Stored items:
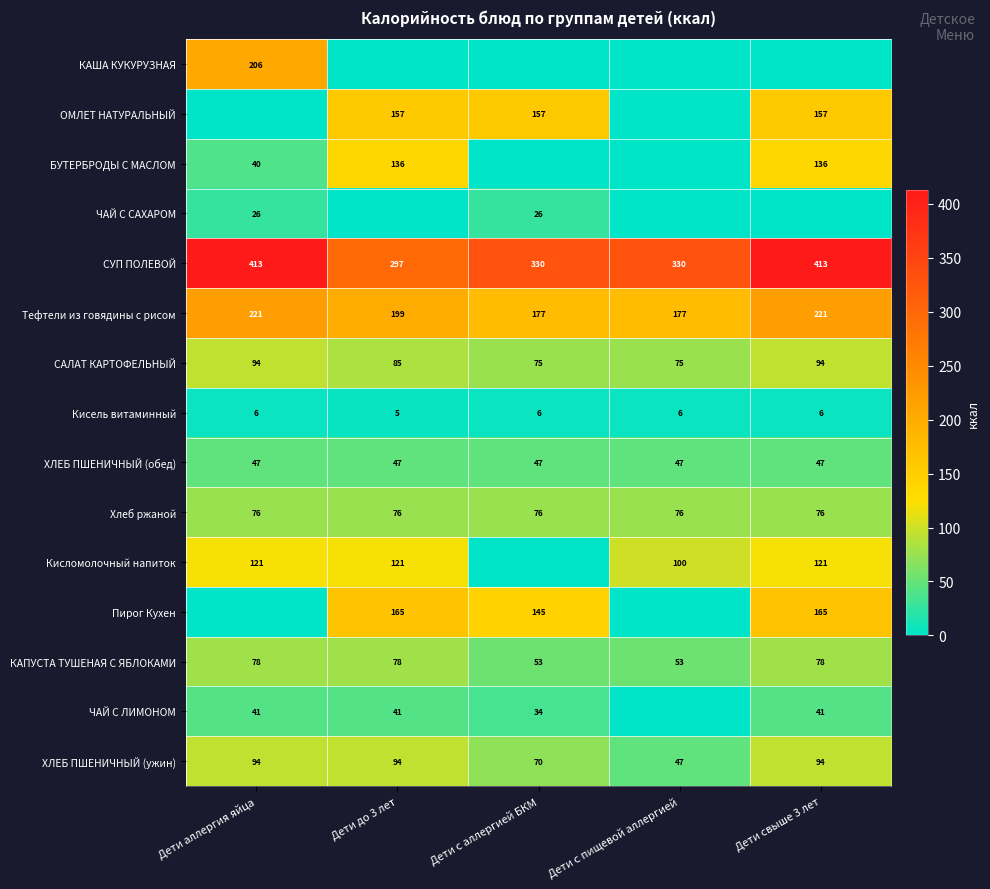

What is the lowest value of the СУП ПОЛЕВОЙ series?

297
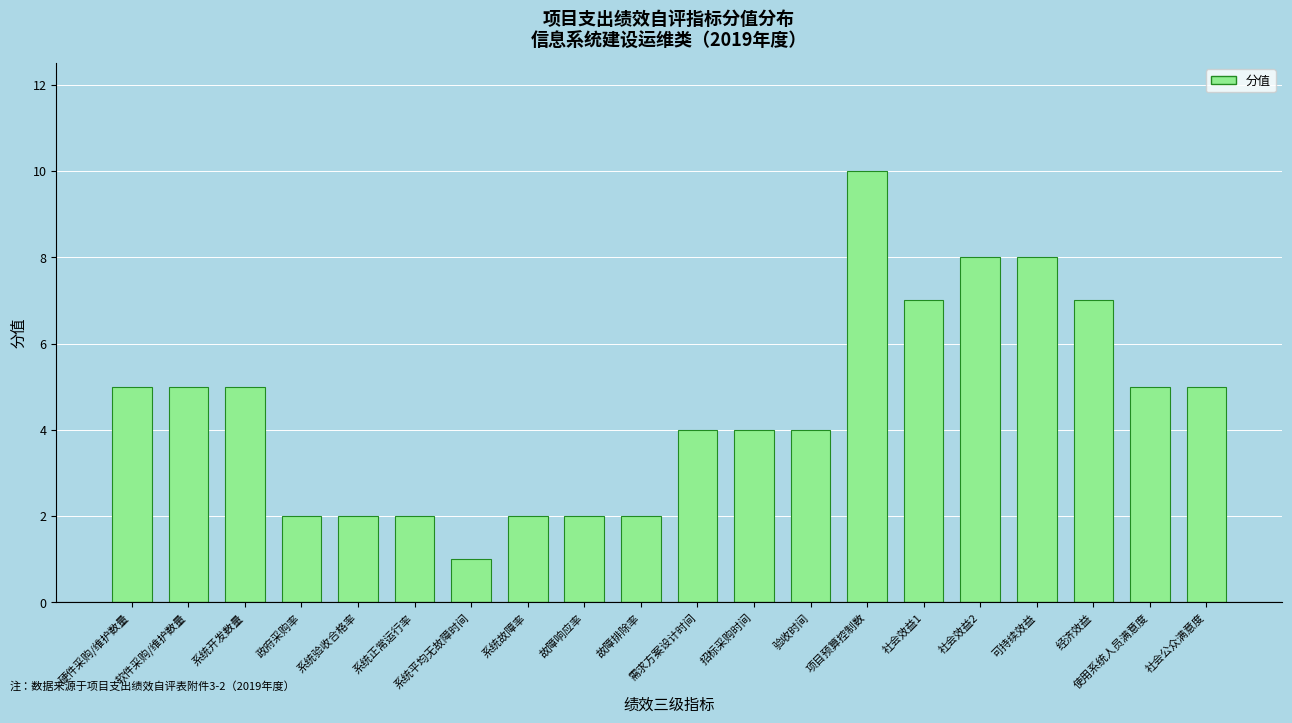

Reading left to right, what are all the values shown in this chart?

5	5	5	2	2	2	1	2	2	2	4	4	4	10	7	8	8	7	5	5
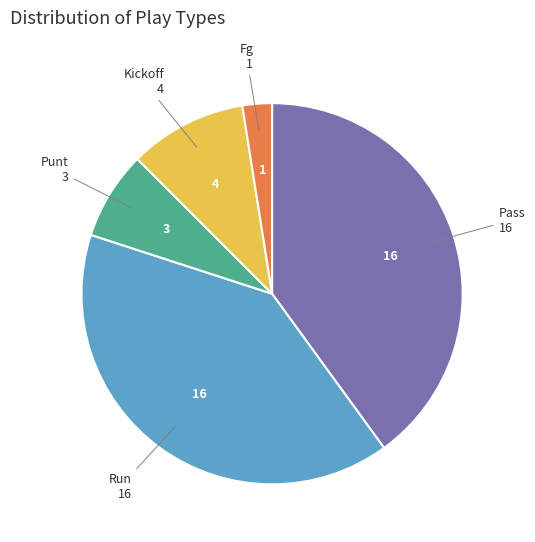

Does any single category account for the majority?

No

Assigned task = Return every line of the listing above word for word, leaving out the pictures.

Answer to this task =
What is the lowest value of the СУП ПОЛЕВОЙ series?

297

Reading left to right, what are all the values shown in this chart?

5	5	5	2	2	2	1	2	2	2	4	4	4	10	7	8	8	7	5	5

Does any single category account for the majority?

No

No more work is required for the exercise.